X
Tech

Major German manufacturer still down a week after getting hit by ransomware

Pilz, a German company making automation tool, was infected with the BitPaymer ransomware on October 13.
Written by Catalin Cimpanu, Contributor
Pilz sensor automation
Image: Pilz

Pilz, one of the world's largest producers of automation tools, has been down for more than a week after suffering a ransomware infection.

"Since Sunday, October 13, 2019, all servers and PC workstations, including the company's communication, have been affected worldwide," the Germany-based company wrote on its website.

"As a precaution, the company has removed all computer systems from the network and blocked access to the corporate network."

All the company's locations across 76 countries were impacted and were disconnected from the main network, unable to file orders and check customer statuses.

It took Pilz staff three days to regain access to its email service, and another three days to restore email service for its international locations. Access to the product orders and delivery system was restored only today.

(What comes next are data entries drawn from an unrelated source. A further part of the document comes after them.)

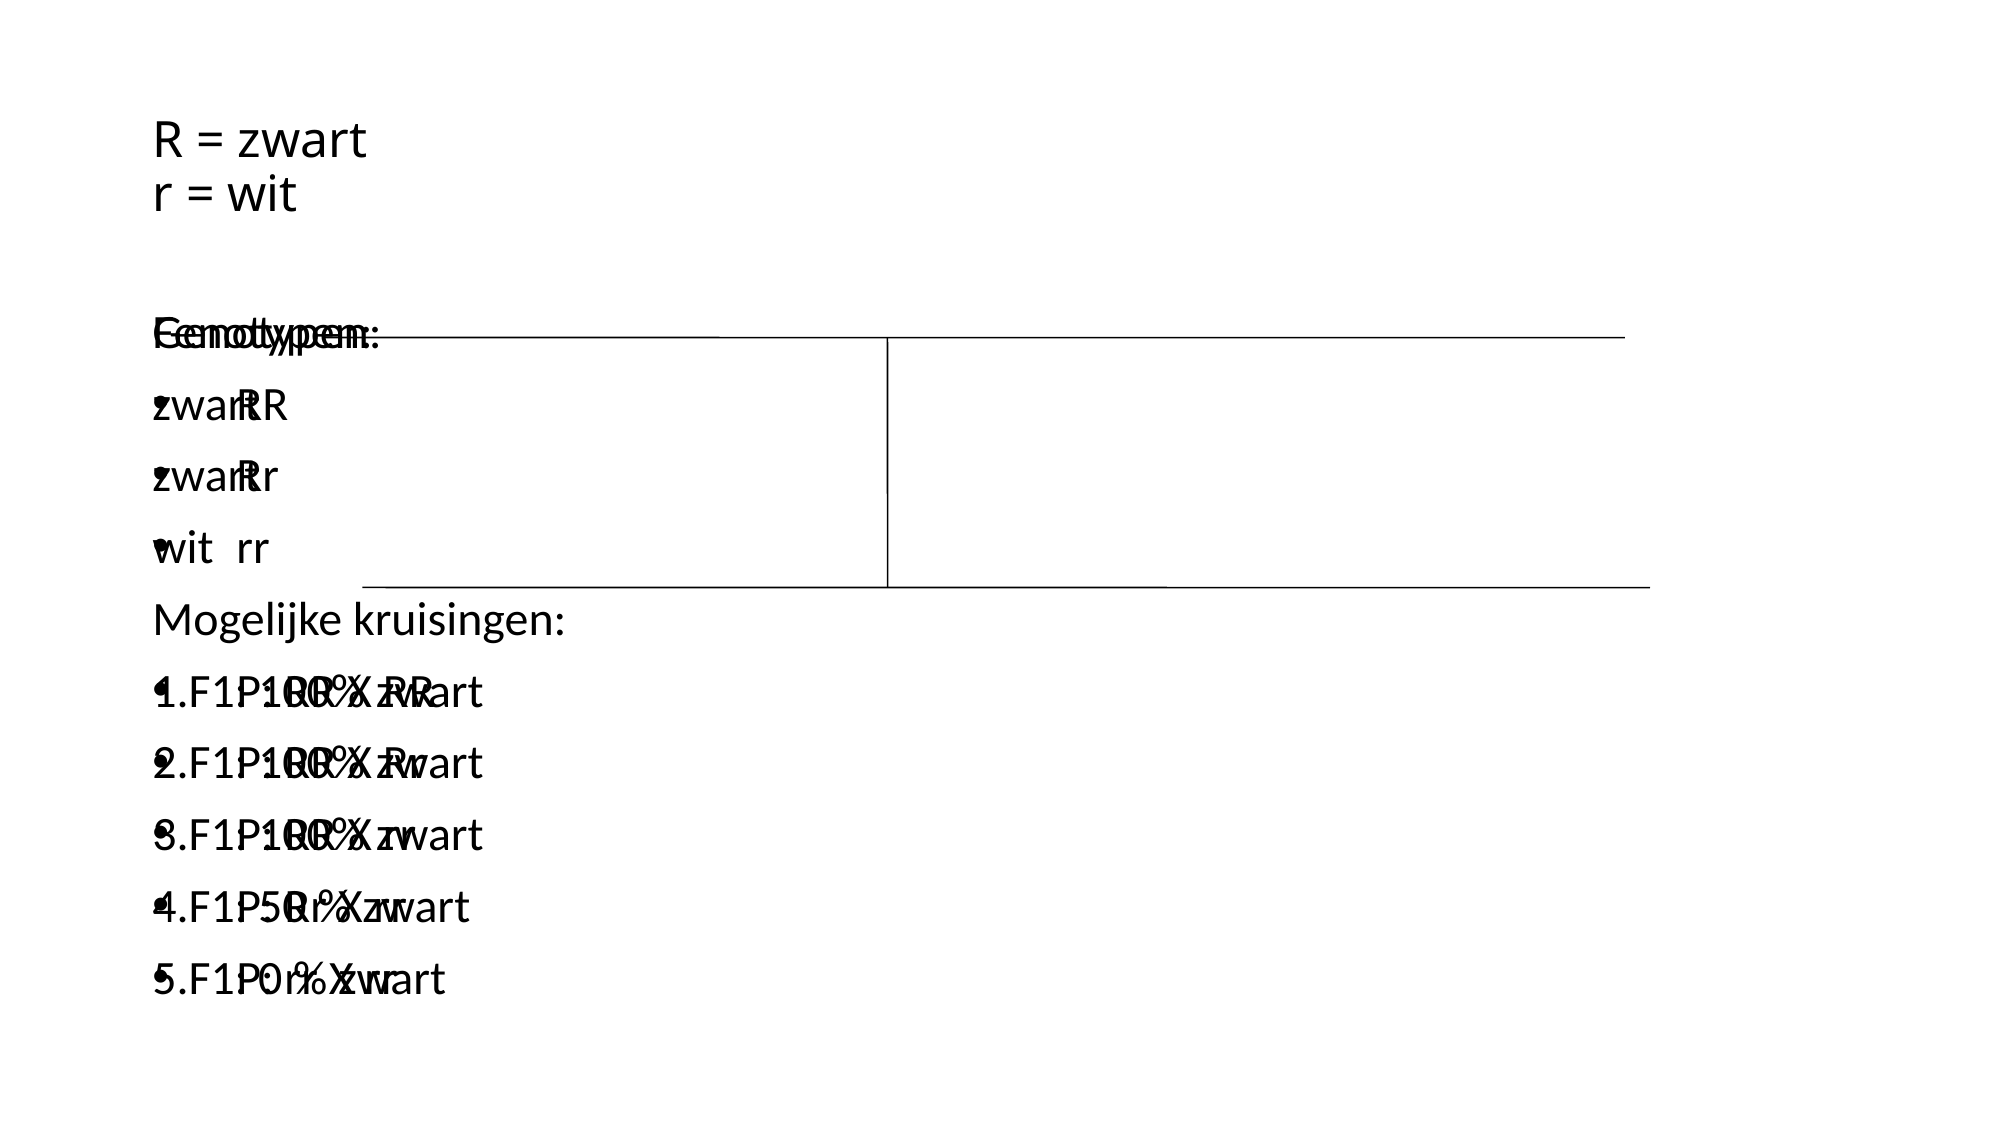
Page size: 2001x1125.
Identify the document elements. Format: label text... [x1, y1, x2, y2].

title R = zwart r = wit [137, 59, 1863, 278]
list Fenotypen: zwart zwart wit F1: 100% zwart F1: 100% zwart F1: 100% zwart F1: 50 % zwart F1: 0 % zwart [137, 299, 1863, 1014]
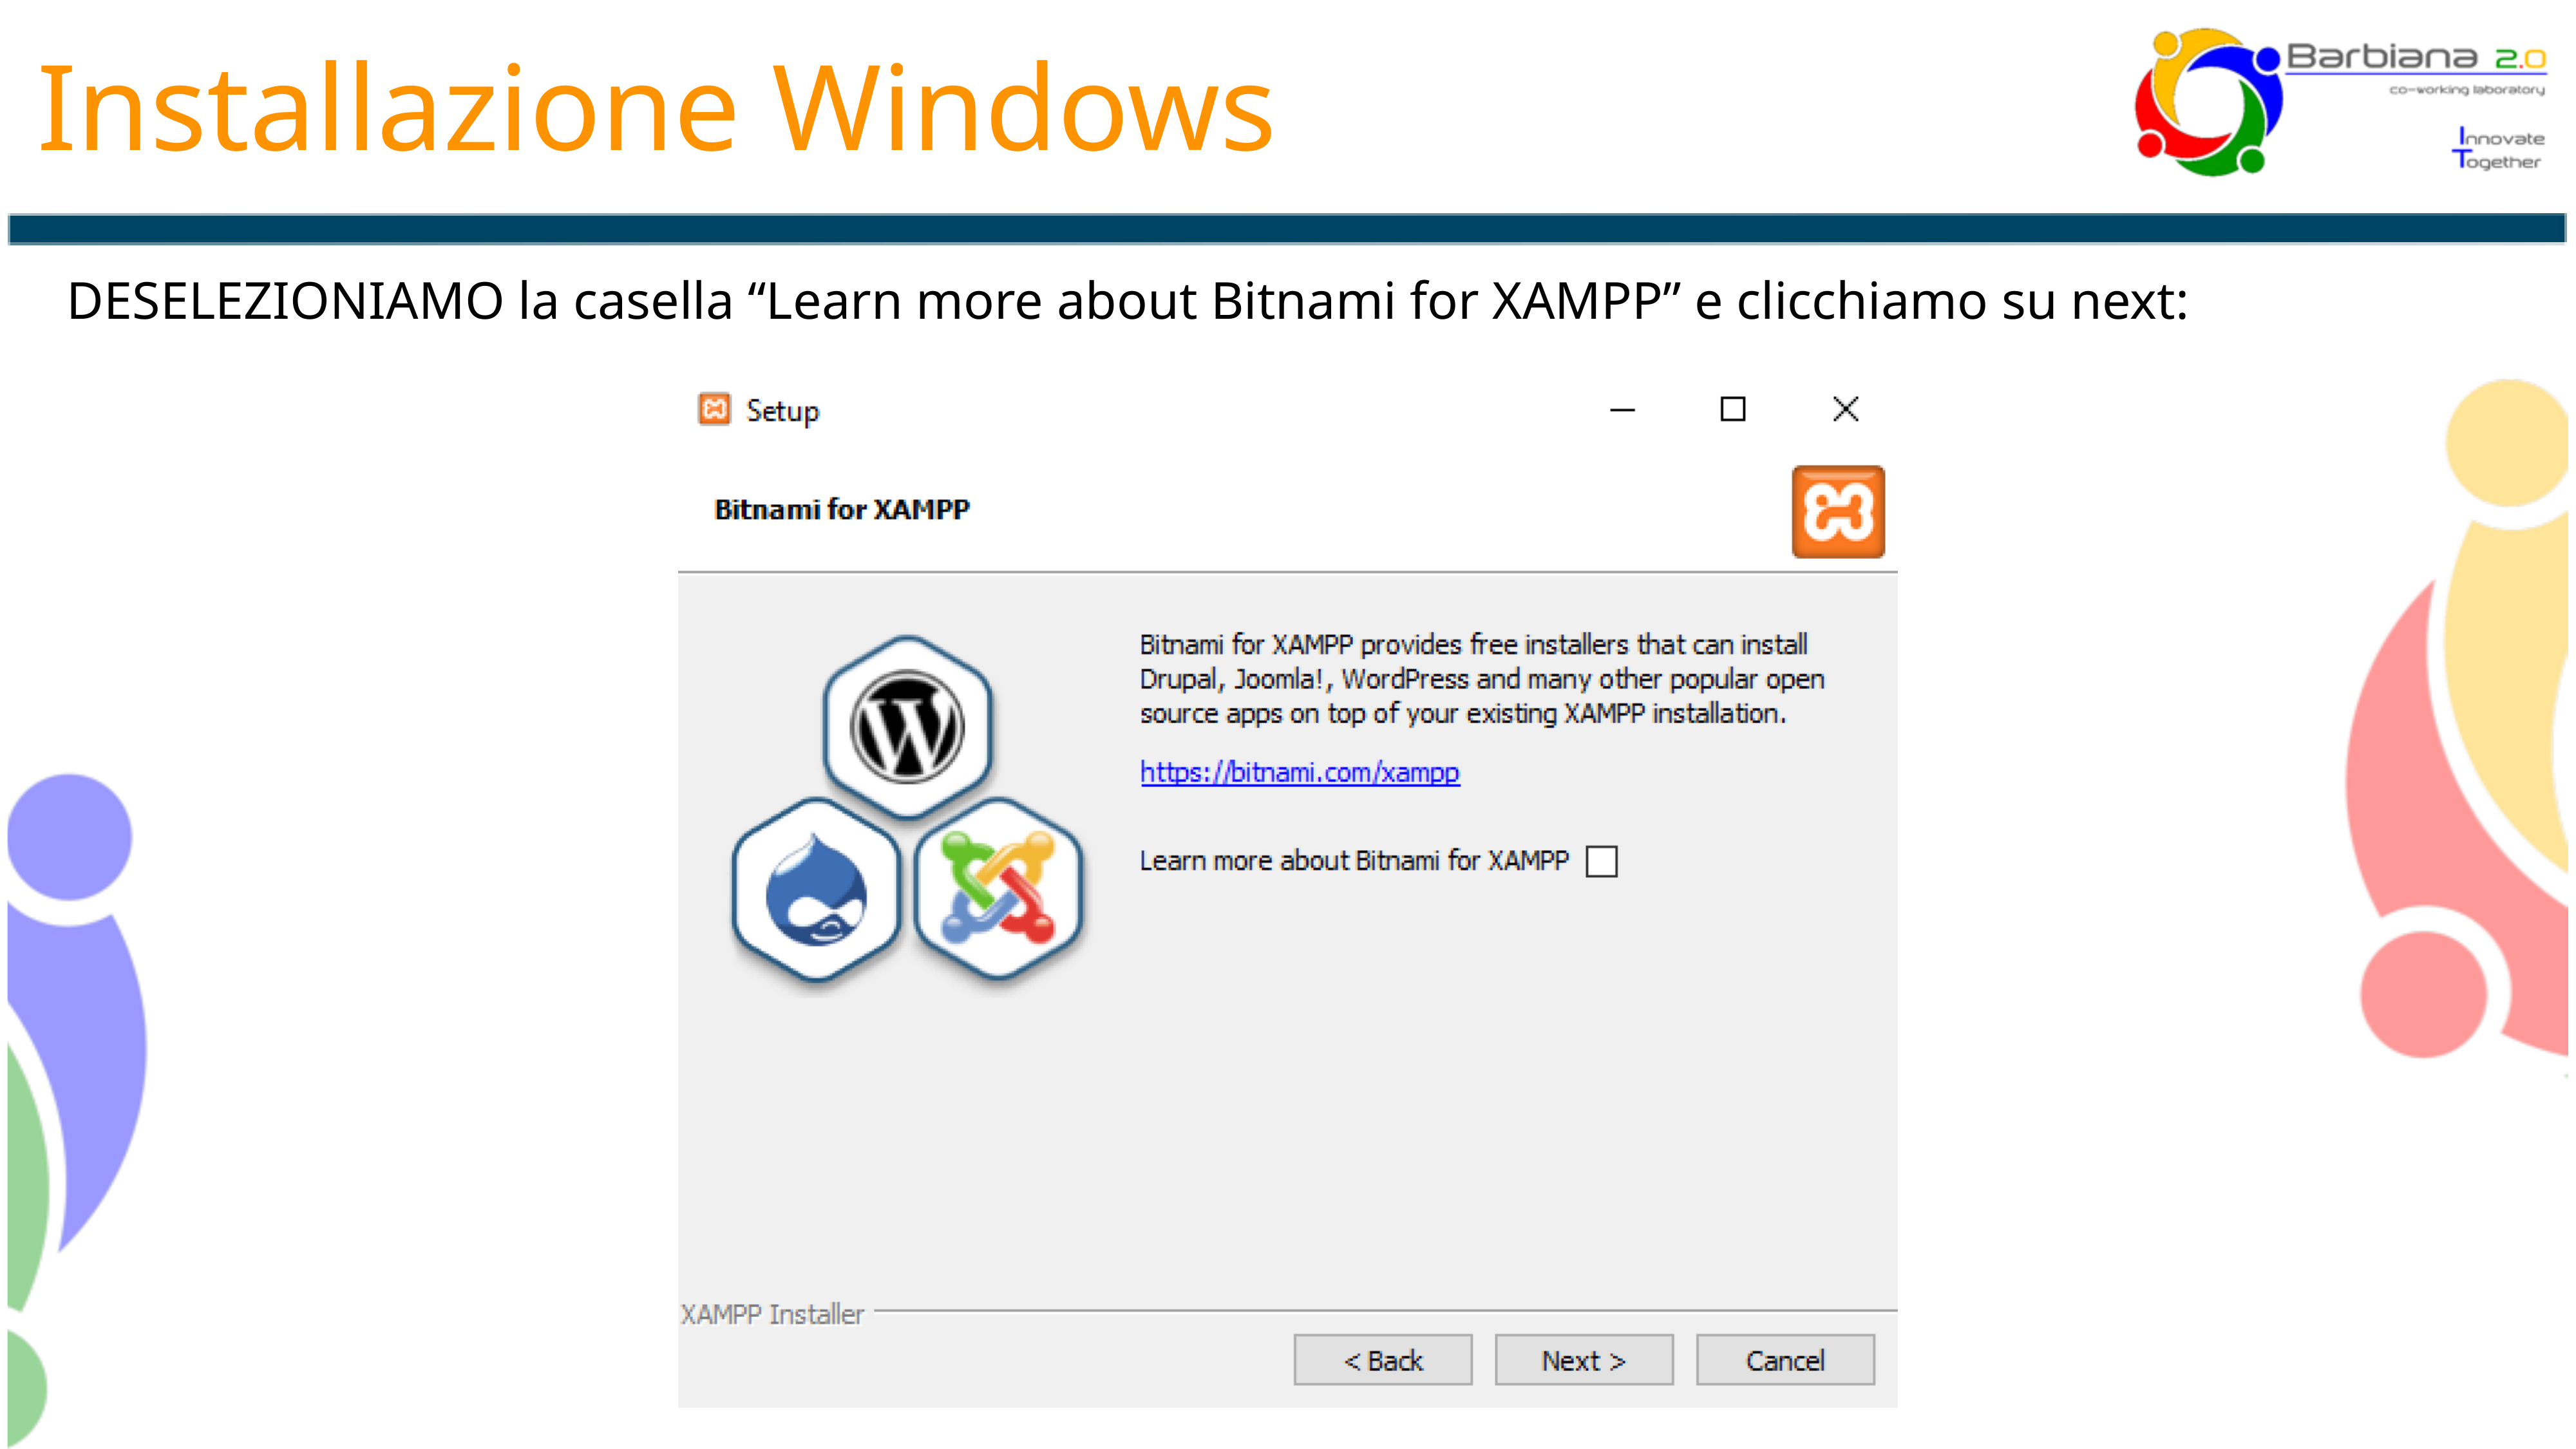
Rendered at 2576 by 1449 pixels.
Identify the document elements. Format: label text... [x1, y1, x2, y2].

Production capabilities weren't impacted, but unable to check orders, they've been hampered and going at slower rates.

Blame BitPaymer

The German company -- known for its automation relays, controllers, and sensors -- is the latest in a long line of BitPaymer victims, Maarten van Dantzig, Lead Intelligence Analyst at FoxIT, told ZDNet today.

Van Dantzig was able to tie the Pilz infection to BitPaymer after he found and analyzed a BitPaymer sample uploaded on VirusTotal. The sample contained a ransom note with Pilz-related contact details, customized for the company's network.

BitPaymer is a ransomware strain that appeared in the summer of 2017 and has been tied to several high-profile incidents at Scottish hospitals, the PGA, two Alaskan towns (Matanuska-Susitna and Valdez), Arizona Beverages, in attacks leveraging an iTunes zero-day, and, most recently, at French TV station M6.

But BitPaymer is not your regular ransomware strain. BitPaymer's authors engage in what's called "big game hunting," a term coined by Crowdstrike and which describes the act of going only after high-value targets -- in the hopes of extracting a large ransom payment, instead of extorting home consumers for meager profits.

BitPaymer's Dridex partnership

During the past two years, BitPaymer has been distributed exclusively via the Dridex botnet, van Dantzig told ZDNet.

An ESET report from January 2018 claimed the ransomware was the work of the Dridex authors themselves.

Currently, most experts believe the Dridex gang spends their time sending email spam that infects users with the Dridex trojan, compiles a list of victims, and then deploys BitPaymer on the networks of large companies, in the hopes of extracting huge ransoms after encrypting their files.

Historically, this tactic has been pretty lucrative, and BitPaymer has been tied to ransomware demands going as high as $1 million, Van Dantzig told ZDNet today in a phone call.

This cybercrime model of botnet-ransomware partnership is extremely popular these days. A similar "working relationship" also exists between the operators of the Emotet and TrickBot botnets and the Ryuk ransomware gang.

A surge in activity since April this year

You can easily see BitPaymer's modus operandi in the chart below, consisting of submissions to ID-Ransomware, an online service sponsored by the MalwareHunterTeam and Emsisoft where ransomware victims can upload samples and detect the type of ransomware they've been infected.

bitpaymer-last-year.jpg

BitPaymer submissions to ID-Ransomware in the last 12 months

Source: ID-Ransomware (supplied)

Most ID-Ransomware activity charts are smooth, as there are daily submissions from victims who get infected after opening emails or installing ransomware-infected files.

However, for BitPaymer, this is different. The spikes show occasional infections as the ransomware is deployed on a handful of carefully selected targets, rather than spammed out in every direction. This pattern is specific to "big-game hunting" ransomware operations.

Van Dantzig says companies must understand that once they recover from a BitPaymer infection, their job is not done. System administrators must also remove the Dridex trojan from infected hosts, otherwise they'll be reinfected again.

In fact, van Dantzig has seen this happen in the past.

Pilz was not immediately available for comment at the time of publishing.